I'm certainly hoping (and counting on) the "other option" being The Saint of Killers.
The night siege kicks off right after this with Jesse once again repelling the assault. "That it?" It's great to see Jesse in his badass glory, which is way more in line with his source. Cooper, when allowed, can really echo the Custer we deserve in this show, but all too often he's playing a much more toned down version and afflicted version of him.

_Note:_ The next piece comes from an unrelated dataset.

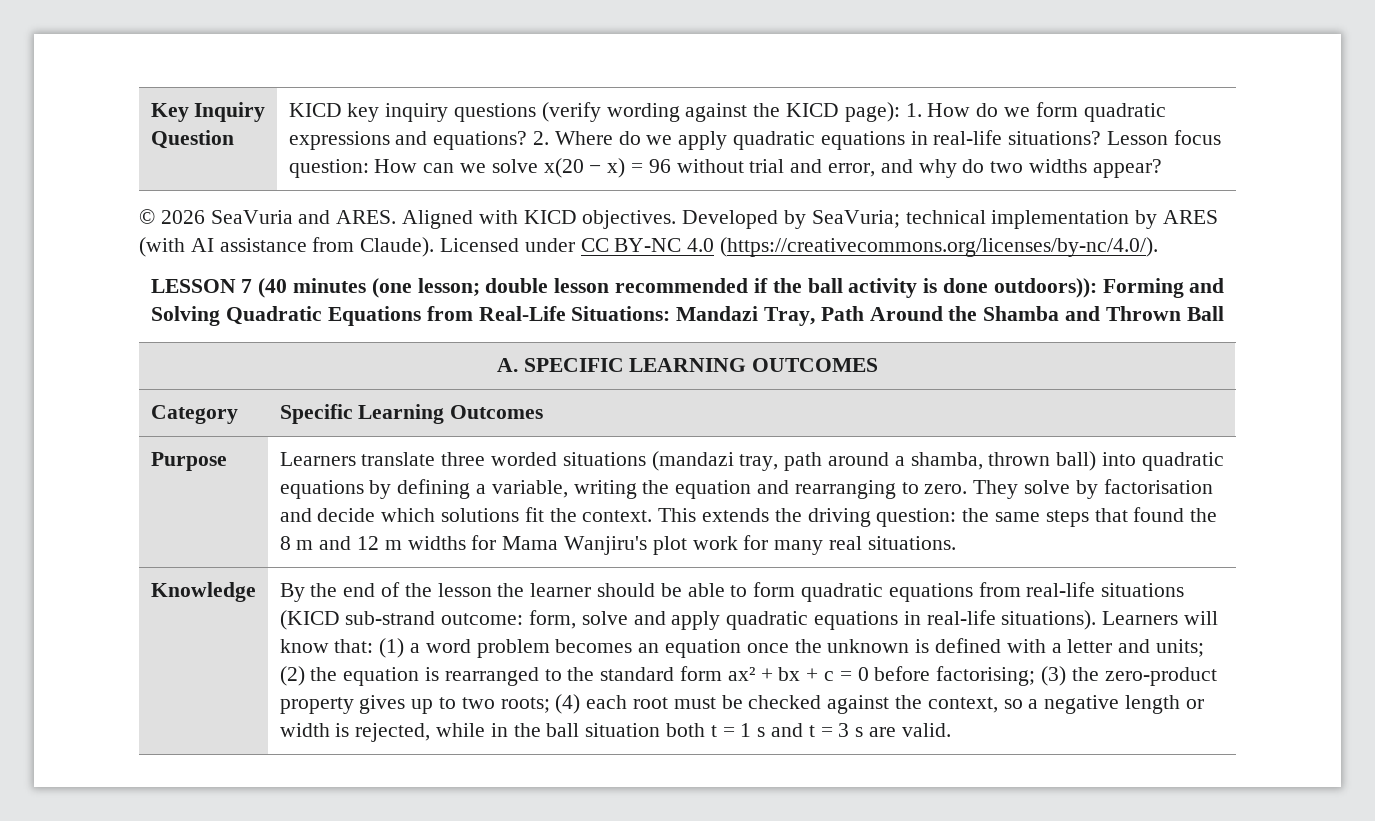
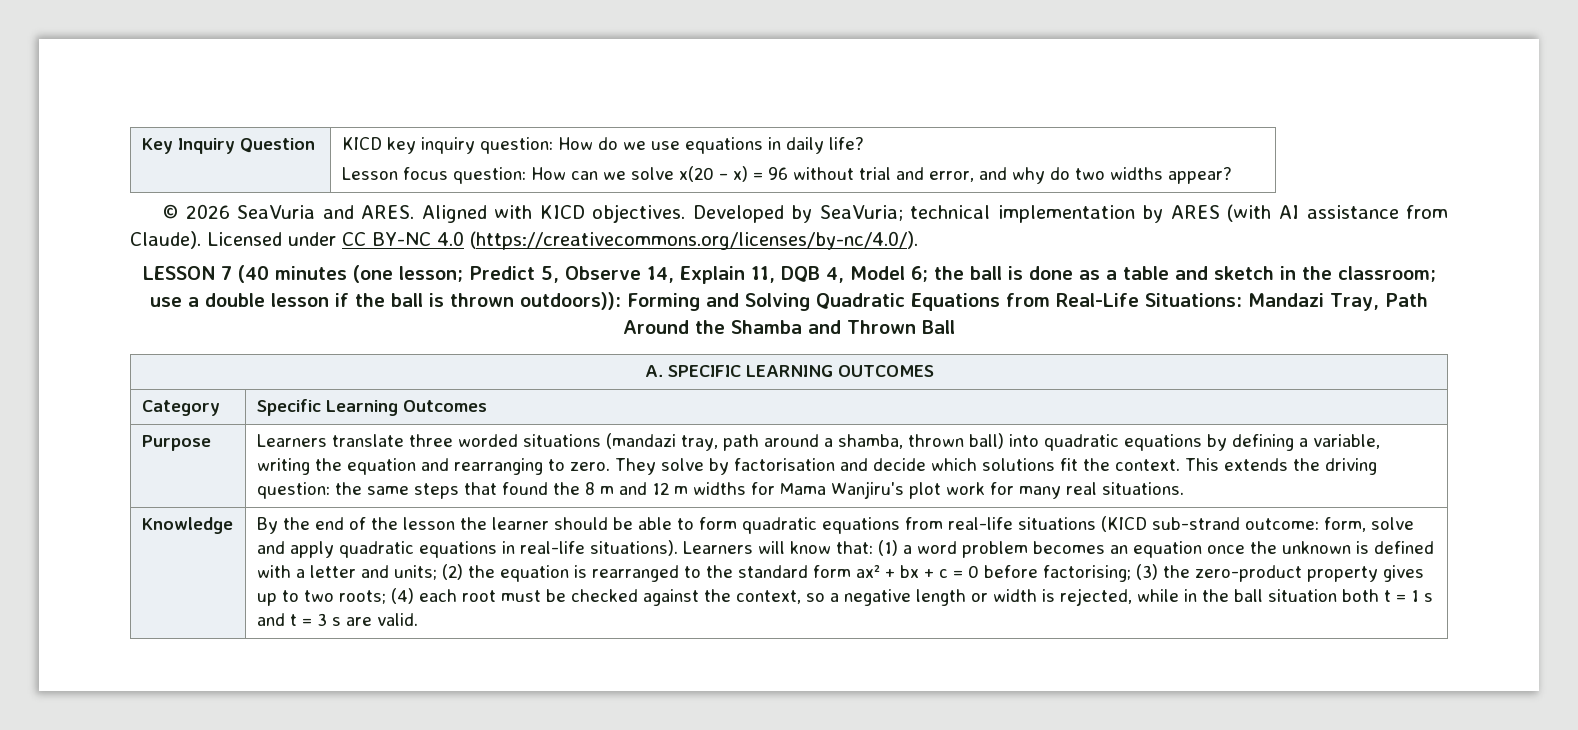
[454,102,1166,122] [288,130,1102,150] questions (verify wording against the KICD page): 1. How do we form quadratic expressions and equations? 2. Where do we apply quadratic equations in real-life situations? -> [479,137,864,154] question: How do we use equations in daily life? //
(480, 287) none -> [468,266,1436,284] [150,297,200,307] Predict 5, Observe 14, Explain 11, DQB 4, Model 6; the ball is done as a table and sketch in the classroom; use a
[615,278,749,293] recommended -> (330, 300) none
[848,278,988,298] activity is done -> [429,293,515,307] is thrown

While Jesse continues to drink up after stopping the latest attack, we see Donnie's "gun in the trunk" moment come to fruition, as he apparently blew out his eardrums so that Jesse can't use The Word on him. Jesse decides to let Donnie have his way and tells him to shoot him but Donnie instead just knocks him out. When Jesse awakens, he's sitting aside from Quincannon and his goons in the church. Quincannon hands over the deed paperwork for Jesse to sign over the church. Jesse holds the paper in his hands and wonders aloud why The Word didn't work on Quincannon and why he isn't serving God. But, the literal power of The Word comes to play as Quincannon reveals that he is devoutly serving God. "The God of Meat."
Jesse laughs and calls Quincanon's belief "batshit crazy" to which Quincanon replies that following a God that is silent crazy. This strikes Jesse. "I agree." Jesse then asks for one more Sunday where he's going to bring God directly to church and make him answer all their questions. "And if we don't like his answers, I will denounce the bastard then and there."
Throughout the episode we followed Tulip rescuing a big dog and taking care of it throughout the day, before, in the evening, taking that dog into a room in her house, where it appears to be killed. This is obviously Tulip helping Cassidy get better after his "fiery" situation last episode.
So, we're nearly to the end, with two episodes to go and I'm still feeling doubts about where we're headed. At this point, we're so far away from the books that I'm working hard to just follow it as it is, but it's hard to do that when you have such weak back-up players like Donnie, Emily, The Mayor, etc. and the key characters are hardly in play (Tulip, Cassidy). That's not to say the show isn't entertaining; It is. It's just not the best possible show we could get out of the given material. Last episode gave us some great teases to Jesse's past (and presumably future storyline) and had some great callbacks to the source, while doing it's own thing. I can respect that (just as I can with Walking Dead and Game of Thrones), but unfortunately none of that is present here as this one goes completely off the rails and into it's own territory. All that said, I'm still in for the long haul and am very curious to see where it all goes. In that, the show is doing its job.
I definitely feel that, especially after this episode, Preacher will be a show better appreciated in a binge watch. Now, we could say that binging ruins the episodic value of a show, but I'd argue that it allows you to fully absorb and appreciate the story at your own pace, no different than reading a book. I binged Stranger Things over the weekend and felt like I had a fully immerseive experience and I think (hope) that Preacher may deliver the same in that format.
Aside from the already established connections, nothing new pops up this episode.